IMF approves $385mln disbursement for Ghana under reform program
Thursday, 18 December 2025 15:30
  • Fifth review completed under Ghana’s IMF-backed ECF program
  • Decision unlocks immediate $385 million disbursement
  • Total IMF support since 2023 reaches nearly $2.8 billion

The Executive Board of the International Monetary Fund (IMF) completed the fifth review of Ghana’s program supported by the Extended Credit Facility (ECF) on December 17.

The approval allows for the immediate disbursement of $385 million, bringing total financial support provided to Accra since May 2023 to nearly $2.8 billion. The Bretton Woods institution said Ghana’s implementation of the program had been satisfactory.

The IMF said Ghana’s performance under its ECF-supported reform program was broadly satisfactory, citing strong ownership by the authorities and decisive corrective measures taken after policy slippages in 2024. According to the institution, these efforts, combined with structural reforms, resulted in stronger-than-expected economic growth, brought inflation back within the Bank of Ghana’s target range, and supported solid reserve accumulation.

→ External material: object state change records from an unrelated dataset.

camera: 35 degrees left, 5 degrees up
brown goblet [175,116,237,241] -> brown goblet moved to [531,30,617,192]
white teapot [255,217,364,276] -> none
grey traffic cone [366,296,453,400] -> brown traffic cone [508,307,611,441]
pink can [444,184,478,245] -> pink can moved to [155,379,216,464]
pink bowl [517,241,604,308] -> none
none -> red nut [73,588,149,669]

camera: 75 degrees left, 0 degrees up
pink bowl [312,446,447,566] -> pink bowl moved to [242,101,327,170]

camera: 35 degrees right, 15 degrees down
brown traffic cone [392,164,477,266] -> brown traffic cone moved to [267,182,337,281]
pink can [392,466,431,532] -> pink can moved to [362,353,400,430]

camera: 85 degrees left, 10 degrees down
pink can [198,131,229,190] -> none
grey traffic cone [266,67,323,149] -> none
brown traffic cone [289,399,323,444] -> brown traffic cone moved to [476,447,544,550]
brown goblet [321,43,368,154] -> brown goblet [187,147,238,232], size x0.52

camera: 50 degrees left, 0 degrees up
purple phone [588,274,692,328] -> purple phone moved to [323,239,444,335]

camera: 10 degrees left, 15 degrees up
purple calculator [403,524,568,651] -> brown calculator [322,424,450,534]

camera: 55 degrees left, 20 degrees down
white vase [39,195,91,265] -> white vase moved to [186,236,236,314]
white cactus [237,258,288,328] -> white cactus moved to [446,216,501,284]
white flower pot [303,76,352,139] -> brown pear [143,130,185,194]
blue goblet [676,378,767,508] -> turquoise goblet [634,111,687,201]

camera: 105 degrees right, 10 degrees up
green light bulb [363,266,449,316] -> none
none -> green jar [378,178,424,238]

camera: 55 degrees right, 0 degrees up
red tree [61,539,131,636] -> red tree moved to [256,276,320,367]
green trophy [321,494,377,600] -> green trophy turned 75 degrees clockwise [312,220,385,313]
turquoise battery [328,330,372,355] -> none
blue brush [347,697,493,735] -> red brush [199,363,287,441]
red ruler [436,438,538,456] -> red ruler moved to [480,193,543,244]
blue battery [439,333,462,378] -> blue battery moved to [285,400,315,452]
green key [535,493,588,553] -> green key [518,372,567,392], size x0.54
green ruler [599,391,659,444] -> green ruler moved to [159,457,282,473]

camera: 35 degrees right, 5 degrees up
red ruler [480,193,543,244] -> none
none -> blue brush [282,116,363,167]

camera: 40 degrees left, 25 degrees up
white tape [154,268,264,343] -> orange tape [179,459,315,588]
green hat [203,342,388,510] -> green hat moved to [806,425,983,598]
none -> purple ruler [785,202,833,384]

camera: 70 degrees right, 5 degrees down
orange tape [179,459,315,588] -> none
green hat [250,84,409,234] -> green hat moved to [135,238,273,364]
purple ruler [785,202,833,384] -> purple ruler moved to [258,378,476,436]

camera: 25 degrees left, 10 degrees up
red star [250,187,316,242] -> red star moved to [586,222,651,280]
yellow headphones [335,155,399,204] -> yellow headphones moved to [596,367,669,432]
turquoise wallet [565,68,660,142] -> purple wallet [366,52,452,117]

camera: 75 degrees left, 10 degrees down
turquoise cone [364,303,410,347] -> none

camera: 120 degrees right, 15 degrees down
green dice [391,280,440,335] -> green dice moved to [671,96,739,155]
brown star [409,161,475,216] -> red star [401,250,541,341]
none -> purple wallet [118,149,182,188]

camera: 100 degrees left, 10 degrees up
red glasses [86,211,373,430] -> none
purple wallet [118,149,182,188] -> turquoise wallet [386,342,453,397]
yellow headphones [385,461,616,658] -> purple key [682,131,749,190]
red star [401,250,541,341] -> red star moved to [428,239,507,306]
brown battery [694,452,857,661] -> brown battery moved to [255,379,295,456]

Despite this progress, the IMF called for continued fiscal adjustment, stronger domestic revenue mobilization, and more disciplined public spending, while ensuring adequate protection for the most vulnerable households.

The institution also stressed the need to address persistent challenges in the energy sector, strengthen the independence of the central bank, improve governance in the financial sector, and intensify efforts to fight corruption. These measures were described as essential to safeguarding macroeconomic stability and ensuring debt sustainability.

Ghana and the IMF reached a 36-month ECF agreement in 2023, with total financing of $3 billion. The program is designed to restore macroeconomic stability and debt sustainability, while laying the foundations for stronger and more inclusive growth.

It is supported by a package of structural reforms covering fiscal policy, revenue administration, and public financial management, as well as measures aimed at correcting structural weaknesses in the energy and cocoa sectors.